--- TASK TO COMPLETE ---
I would like every record reproduced exactly, with the pictures left out.

Dataset records:
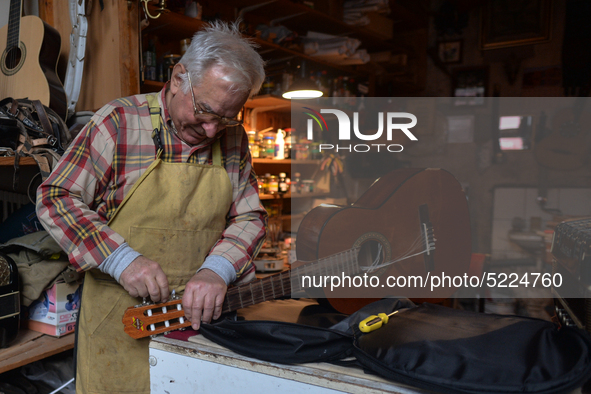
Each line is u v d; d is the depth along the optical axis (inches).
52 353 56.9
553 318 37.5
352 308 42.8
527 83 154.8
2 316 54.4
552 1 148.8
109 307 39.9
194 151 40.4
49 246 58.9
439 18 167.6
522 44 154.5
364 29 134.7
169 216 39.3
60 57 76.0
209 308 35.1
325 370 29.2
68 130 62.6
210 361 32.3
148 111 40.1
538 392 22.9
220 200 41.9
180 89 36.1
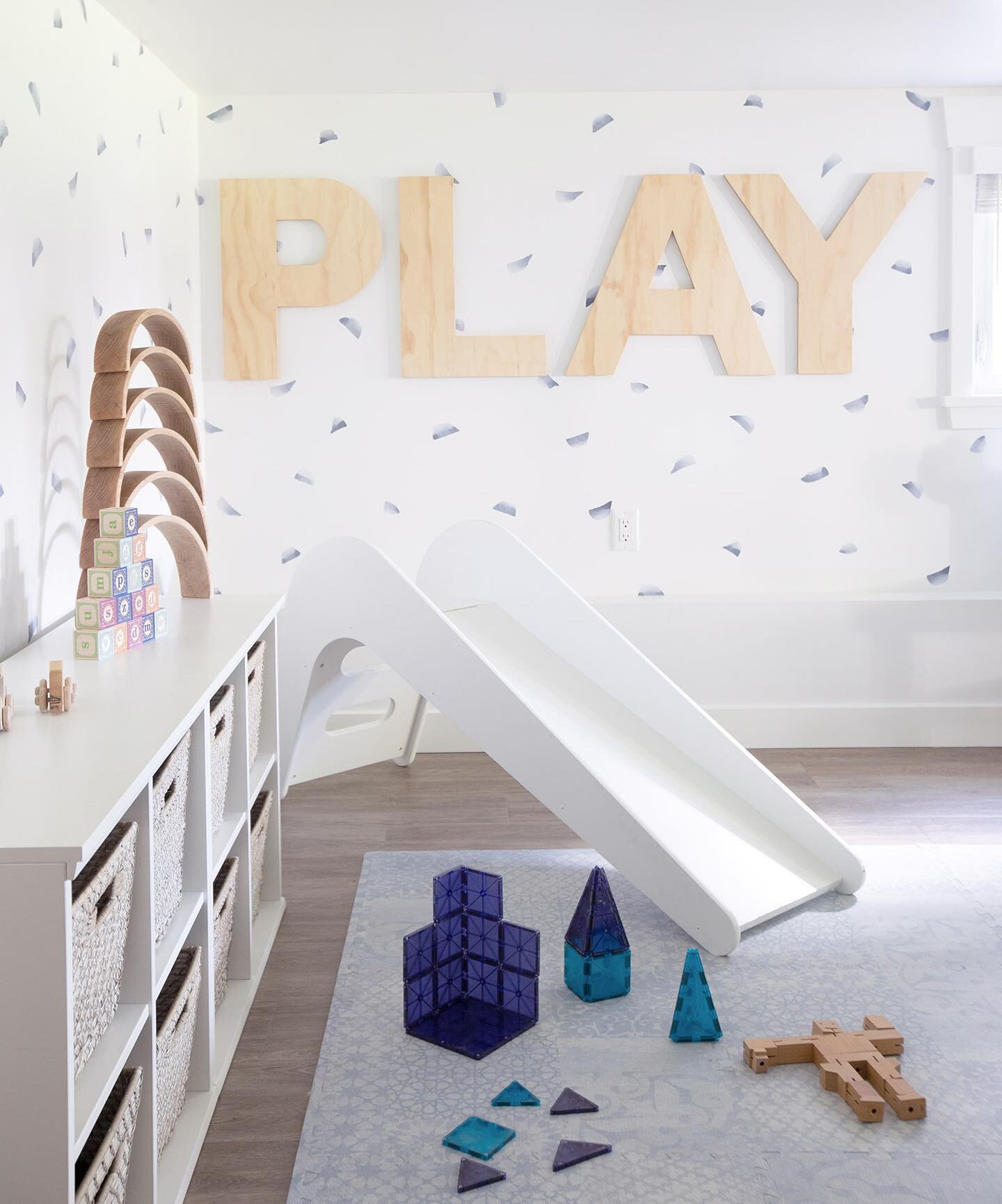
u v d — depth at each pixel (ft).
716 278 10.78
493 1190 4.87
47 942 3.45
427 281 10.70
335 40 9.04
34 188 6.82
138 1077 4.27
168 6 8.14
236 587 11.09
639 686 8.81
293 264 10.76
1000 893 7.86
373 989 6.59
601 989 6.50
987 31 9.05
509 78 10.16
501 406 10.96
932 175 10.78
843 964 6.89
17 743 4.45
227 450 10.93
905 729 11.13
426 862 8.46
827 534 11.20
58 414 7.22
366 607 7.79
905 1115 5.36
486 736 7.39
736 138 10.71
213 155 10.61
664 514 11.14
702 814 8.00
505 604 9.36
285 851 8.73
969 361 10.95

--- PROBLEM SOLUTION ---
Each line is u v d; d is the depth along the optical axis (inches).
52 353 56.9
553 318 37.5
352 308 42.8
527 83 154.8
2 316 54.4
552 1 148.8
109 307 39.9
194 151 40.4
49 246 58.9
439 18 167.6
522 44 154.5
364 29 134.7
169 216 39.3
60 57 76.0
209 308 35.1
325 370 29.2
68 130 62.6
210 361 32.3
148 111 40.1
538 392 22.9
220 200 41.9
180 89 36.1
u v d — depth at each pixel (ft).
716 278 10.78
493 1190 4.87
47 942 3.45
427 281 10.70
335 40 9.04
34 188 6.82
138 1077 4.27
168 6 8.14
236 587 11.09
639 686 8.81
293 264 10.76
1000 893 7.86
373 989 6.59
601 989 6.50
987 31 9.05
509 78 10.16
501 406 10.96
932 175 10.78
843 964 6.89
17 743 4.45
227 450 10.93
905 729 11.13
426 862 8.46
827 534 11.20
58 414 7.22
366 607 7.79
905 1115 5.36
486 736 7.39
736 138 10.71
213 155 10.61
664 514 11.14
702 814 8.00
505 604 9.36
285 851 8.73
969 361 10.95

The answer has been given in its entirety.